Text segment —

## Begin

Almost 30 years to the day that a young, Harvard-trained American lawyer won a famous judgment at the International Court of Justice (ICJ) against the United States, Paul S Reichler pulled off another momentous victory at The Hague. This time the judgment was against China for having breached its international treaty obligations in the South China Sea.

Washington refused to honour the 1986 award, citing Managua’s selective application of the law, the highly charged political nature of the case and the ICJ’s overreach in asserting jurisdiction. Later that year, it cast the sole veto against a UN Security Council draft resolution calling for full and immediate compliance with the judgment. China was one of 11 states on the Council to vote in favour.

Beijing now restates each of the accusations made by the defence that day. Yet one hopes that it will set a better example of compliance than Washington. It is also in its enlightened self-interest to do so.

China’s emerging policy approach is one of non-acceptance of the award while supporting escalation control on the ground. This is coupled with an offer to negotiate with the Philippines. The political cost–benefit calculus underlying this policy will gradually but decisively shift against China with each passing month — especially as Manila forces the issue in order to collect the benefits conferred by the award.

Hanoi too stands poised to force claims that it enjoys traditional fishing rights within the territorial sea of the Paracel Islands. It can also claim, pointing to the award, that none of the high-tide features there are fully entitled islands, and that, as a result, the features cannot generate their own exclusive economic zones (EEZs).

China’s favoured ‘dual-track’ approach holds that disputes should be resolved through talks between directly concerned parties, while China and ASEAN countries should jointly pursue stability in the South China Sea. In light of the ruling, China must discreetly implement an ‘early harvest’ set of compliant actions within this ‘dual-track’ framework. These could include allowing re-entry of Filipino traditional fishermen to the territorial sea of the Scarborough Shoal and China withdrawing its paramilitary presence from the Second Thomas Shoal area.

Beijing should also seize this opportunity to clarify the geographic limits of its ‘relevant waters’ claim in the South China Sea and the functional nature of the ‘historic right’ of access that it seeks in these waters.

ASEAN too must brace for the implications of the award, particularly on the security front. The decision to annul all extended maritime claims associated with China’s land features on the Philippines’ continental shelf is effectively an endorsement of a 2009 submission filed by Malaysia and Vietnam to the Commission on the Limits of the Continental Shelf. That submission also implied that none of the features in the Spratlys group were capable of generating EEZs or continental shelf rights.

That filing took China by surprise and touched off a protest note featuring the nine-dash line. The Tribunal’s ruling will encounter a similar, if not greater show of resolve by Beijing, both on the table and at sea.

Sovereignty-linked issues of jurisdiction have always been tied to a larger political calculus of stability and good neighbourliness. China’s rulers have not been shy in calibrating their stance between a hardline and a flexible one to suit the strategic circumstances at hand.

Should Philippine ‘armed forces’ or ‘public vessels’ provide escort to private efforts to restart oil and gas development on its continental shelf, the United States could be drawn into the line of fire. This would have cascading implications for peace and stability in the South China Sea.

## End

Tasks to complete —
[A] Answer these from the South China Sea commentary:
(i) How many states on the UN Security Council voted in favor of the draft resolution calling for compliance with the 1986 judgment?
(ii) Which two countries filed the 2009 submission to the Commission on the Limits of the Continental Shelf?
(iii) What two "early harvest" actions does the commentary suggest China could take?
[B] Echo the South China Sea commentary word for word from "Almost 30 years" to "obligations in the South China Sea.".

Provided information —
## Begin

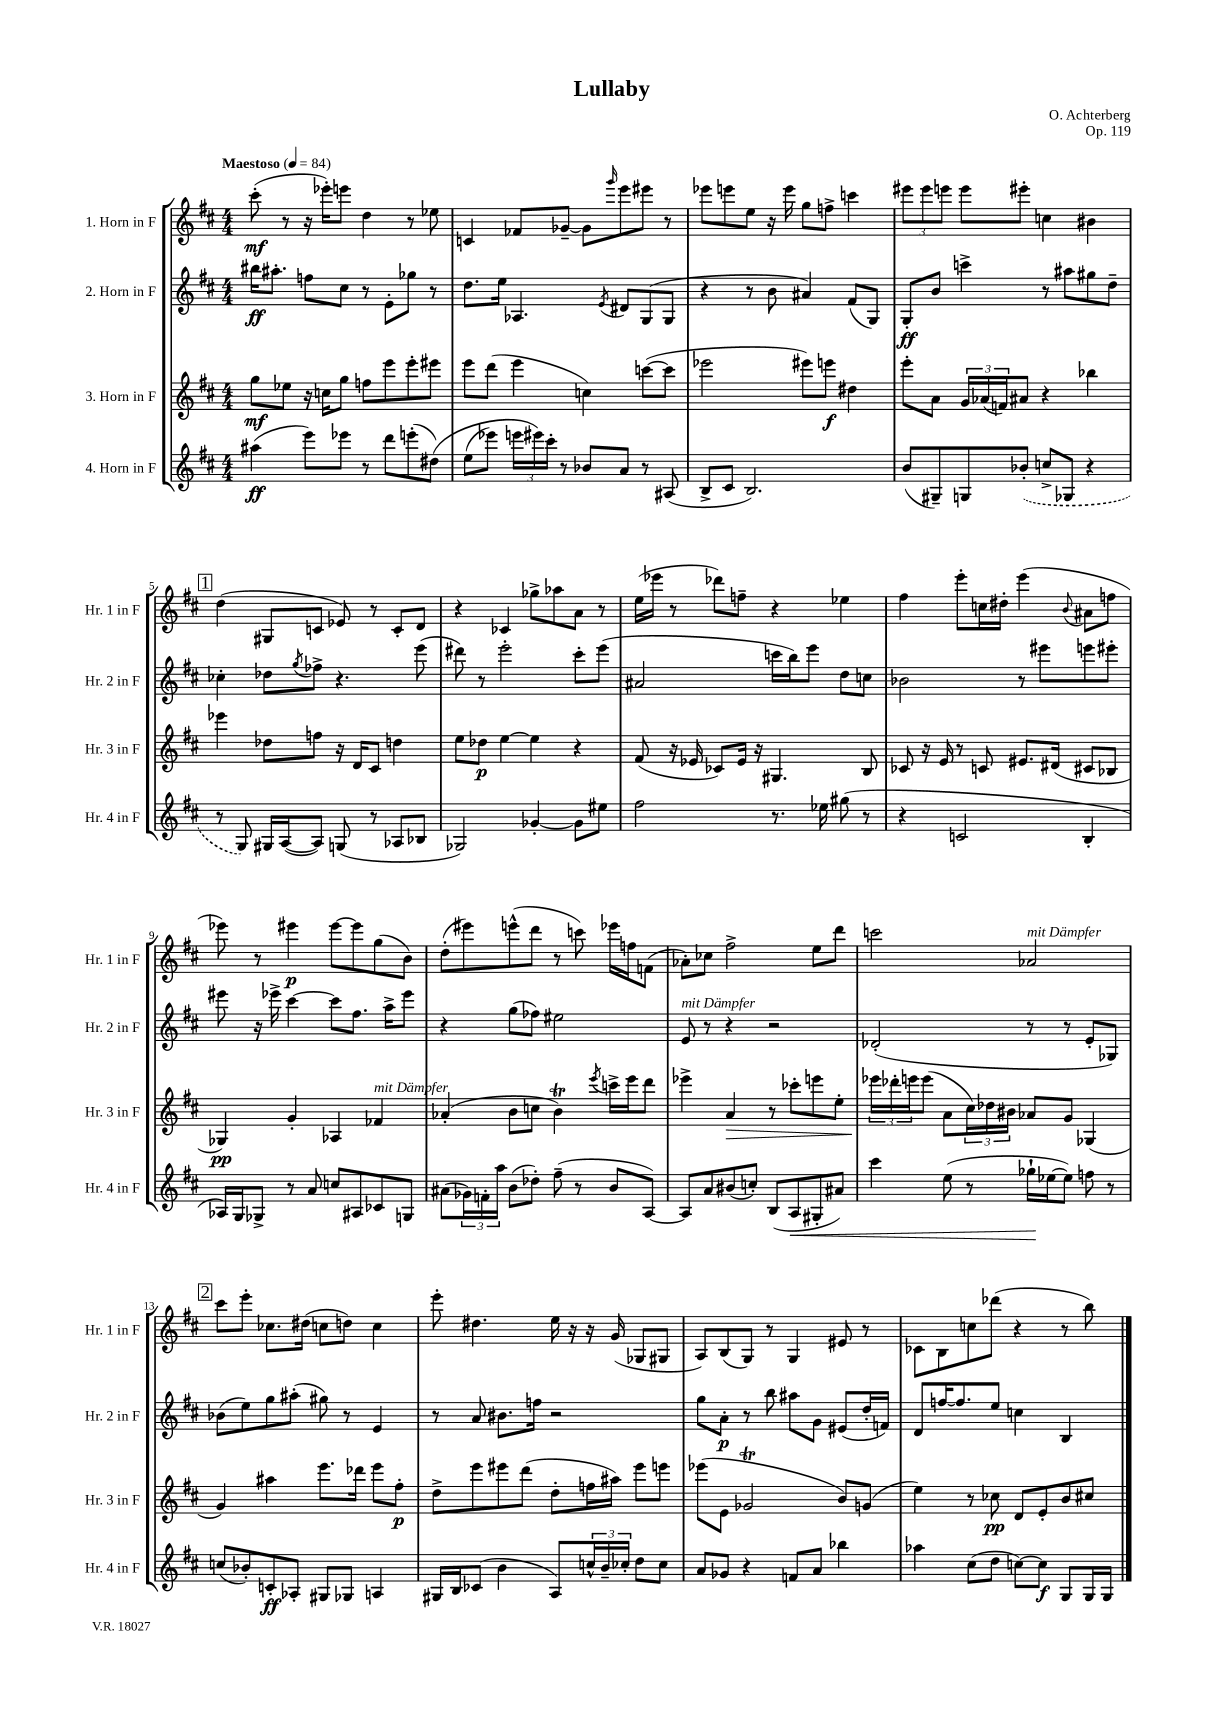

**kern	**kern	**kern	**kern
*staff4	*staff3	*staff2	*staff1
*clefG2	*clefG2	*clefG2	*clefG2
*k[f#c#]	*k[f#c#]	*k[f#c#]	*k[f#c#]
*M4/4	*M4/4	*M4/4	*M4/4
*MM84	*MM84	*MM84	*MM84
(4aa#\	8gg\L	16bb#\LK	(8ccc#'\
.	.	8.aa#'\J	.
.	8ee-\J	.	8r
8eee\L)	16r	8ff\L	16r
.	16cc\LK	.	16eee-'\LK)
8eee-\J	8gg\J	8cc#\J	8eee\J
8r	8ff\L	8r	4dd\
8ddd\L	8eee\	8e'\L	.
(8eee'\	8eee'\	8gg-\J	8r
&(8dd#\J)	8eee#\J	8r	8ee-\
=	=	=	=
(8ee\L	8eee\L	8.dd\L	4c/
8eee-\J)	(8ddd\J	.	.
.	.	16ee\Jk	.
24eee\LL	4eee\	4.A-/	8f-/L
24eee#\&)	.	.	.
24ccc#'\JJ	.	.	.
8r	.	.	[8g-~/J
8b-/L	4cc\)	.	8g-\]L
.	.	8qe/	16qqggg/
8a/J	.	8d#/L	8eee\
8r	([8ccc\L	(8G/	8eee#\J
(8A#/	8ccc\]J	8G/J	8r
=	=	=	=
8B^/L	2eee-\	4r	8eee-\L
8c#/J	.	.	8eee\
2.B/)	.	8r	8ee\J
.	.	8b\	16r
.	.	.	16eee\
.	8eee#\L)	4a#/)	8gg\L
.	8eee\J	.	8ff^\J
.	4dd#\	(8f#/L	4ccc\
.	.	8G/J)	.
=	=	=	=
(8b/L	8eee'\L	8G'/L	12eee#\L
.	.	.	12eee#\
8G#~/)	8a\J	8b/J	.
.	.	.	12eee\J
8G/	24g/LL	4ccc^\	8eee\L
.	(24a-/	.	.
.	24f/J)	.	.
(8b-'/J	8a#/J	.	8eee#'\J
8cc^/L	4r	8r	4cc\
8G-/J	.	8aa#\L	.
4r	4bb-\	8gg#\	4b#\
.	.	8dd~\J	.
=	=	=	=
8r	4eee-\	4cc-'\	(4dd\
8G/)	.	.	.
16G#/LL	8dd-\L	8dd-\L	8G#/L
([16A/J	.	.	.
.	.	8qgg/	.
8A/]J)	8ff\J	8ff-^\J	8c/J
(8G/	16r	4.r	8e-/)
.	16d/LK	.	.
8r	8c#/J	.	8r
8A-/L	4dd\	.	8c'/L
8B-/J	.	(8eee\	8d/J
=	=	=	=
2G-/)	8ee\L	8ddd#\)	4r
.	8dd-\J	8r	.
.	[4ee\	2eee'\	4c-/
[4g-'/	4ee\]	.	8gg-^\L
.	.	.	8aa-\
8g-\]L	4r	8ccc#'\L	8a\J
8ee#\J	.	(8eee\J	8r
=	=	=	=
2ff#\	(8f#/	2a#/	(16ee\LL
.	.	.	16eee-\JJ
.	16r	.	8r
.	16e-/	.	.
.	8c-/L)	.	8ddd-\L)
.	16e-/Jk	.	8ff~\J
.	16r	.	.
8.r	4.G#/	16ccc\LL	4r
.	.	16bb\J)	.
.	.	8eee\J	.
16ee-\	.	.	.
(8gg#\	.	8dd\L	4ee-\
8r	8B/	8cc\J	.
=	=	=	=
4r	8c-/	2b-\	4ff#\
.	16r	.	.
.	16e/	.	.
2c/	8r	.	8eee'\L
.	8c/	.	16cc\L
.	.	.	16dd#'\JJ
.	8.e#/L	8r	(4eee\
.	.	8eee#\L	.
.	(16d#/Jk	.	.
.	.	.	8qqb/
4B'/	8c#/L	8eee\	8a#\L
.	8B-/J	8eee#'\J	8ff\J
=	=	=	=
16A-/LL)	4G-/)	8eee#\	8eee-\)
16G/J	.	.	.
8G-^/J	.	16r	8r
.	.	16eee-^\	.
8r	4g'/	[4ccc#\	4eee#\
8a/	.	.	.
8cc/L	4A-/	8ccc#\]L	[8eee#\L
8A#/	.	8.ff#\J	8eee#\]
8c-/	4f-/	.	(8gg\
.	.	16aa^\LK	.
8G/J	.	8eee-\J	8b\J)
=	=	=	=
(8a#\L	(4a-'/	4r	(8dd'\L
24g-\L)	.	.	8eee#\)
24f'\	.	.	.
24aa\JJ	.	.	.
(8b\L	8b\L	(8gg\L	(8eee^^\
8dd-'\J)	8cc\J	8ff-\J)	8ddd\J
(8ff#~\	4b\)	2ee#\	8r
8r	.	.	8ccc\)
.	8qeee/	.	.
8b/L	16ccc^\LL	.	16eee-\LL
.	16eee\J	.	16ff\J
[8A/J)	8ddd\J	.	(8f\J
=	=	=	=
8A/]L	4eee-^\	8e/	8a-'\L)
8a/	.	8r	8cc-\J
(8b#/	4a/	4r	2ff#^\
8cc'/J)	.	.	.
(8B/L	8r	2r	.
8A/	8ccc-'\L	.	.
8G#'/	8eee\	.	8ee\L
8a#/J)	8ee'\J	.	8ddd\J
=	=	=	=
4ccc#\	24eee-\LL	(2d-'/	2ccc\
.	24ddd-'\	.	.
.	24eee\J	.	.
.	(8eee\J	.	.
(8ee\	8a\L	.	.
8r	24cc#\L)	.	.
.	24dd-\	.	.
.	24b#\JJ	.	.
16gg-`\LL	8a-/L	8r	2a-/
[16ee-\J	.	.	.
8ee-\]J)	8g/J	8r	.
8ff\	(4G-/	8e'/L	.
8r	.	8G-/J)	.
=	=	=	=
(8cc/L	4g/)	(8b-\L	8ccc#\L
8b-'/)	.	8ee\)	8eee'\J
8c'/	4aa#\	8gg\	8.cc-\L
8A-'/J	.	(8aa#'\J	.
.	.	.	(16dd#\Jk
8G#/L	8.eee\L	8gg#\)	8cc\L
8G-/J	.	8r	8dd\J)
.	16ddd-\Jk	.	.
4A/	8eee\L	4e/	4cc\
.	8ff#'\J	.	.
=	=	=	=
16G#/LL	8dd^\L	8r	8eee'\
16B/J	.	.	.
(8c-/J	8eee\	8a/	4.dd#\
4b\	8eee#\	8.b#\L	.
.	(8ddd\J	.	.
.	.	16ff\Jk	.
8A/L)	8dd'\L	2r	16ee\
.	.	.	16r
24cc^^/L	16ff\L	.	16r
24b~/	.	.	.
.	16aa#\JJ)	.	(16g/
24cc-'/JJ	.	.	.
8dd\L	8eee#\L	.	8G-/L
8cc-\J	8eee\J	.	8G#/J
=	=	=	=
8a/L	(8eee-\L	8gg\L	8A/L)
8g-/J	8e\J	8a'\J	(8B/
4r	2g-/	8r	8G/J)
.	.	8bb\	8r
8f/L	.	8aa#\L	4G/
8a/J	.	8g\J	.
4bb-\	8b/L)	(8e#/L	8e#/
.	(8g/J	16dd'/L	8r
.	.	16f/JJ)	.
=	=	=	=
4aa-\	4ee\)	8d/L	8c-\L
.	.	[16ff/K	8B\
.	.	8.ff/]	.
(8cc#\L	8r	.	8cc\
8dd\J	8cc-\	8ee/J	(8ddd-\J
[8cc\L)	8d/L	4cc\	4r
8cc\]J	8e'/	.	.
8G/L	8b/	4B/	8r
16G/L	8cc#/J	.	8bb\)
16G/JJ	.	.	.
==	==	==	==
*-	*-	*-	*-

## End

Outputs by task —
[A]
(i) 11
(ii) Malaysia and Vietnam
(iii) Allowing Filipino traditional fishermen back into the territorial sea of the Scarborough Shoal, and withdrawing China's paramilitary presence from the Second Thomas Shoal area

[B]
Almost 30 years to the day that a young, Harvard-trained American lawyer won a famous judgment at the International Court of Justice (ICJ) against the United States, Paul S Reichler pulled off another momentous victory at The Hague. This time the judgment was against China for having breached its international treaty obligations in the South China Sea.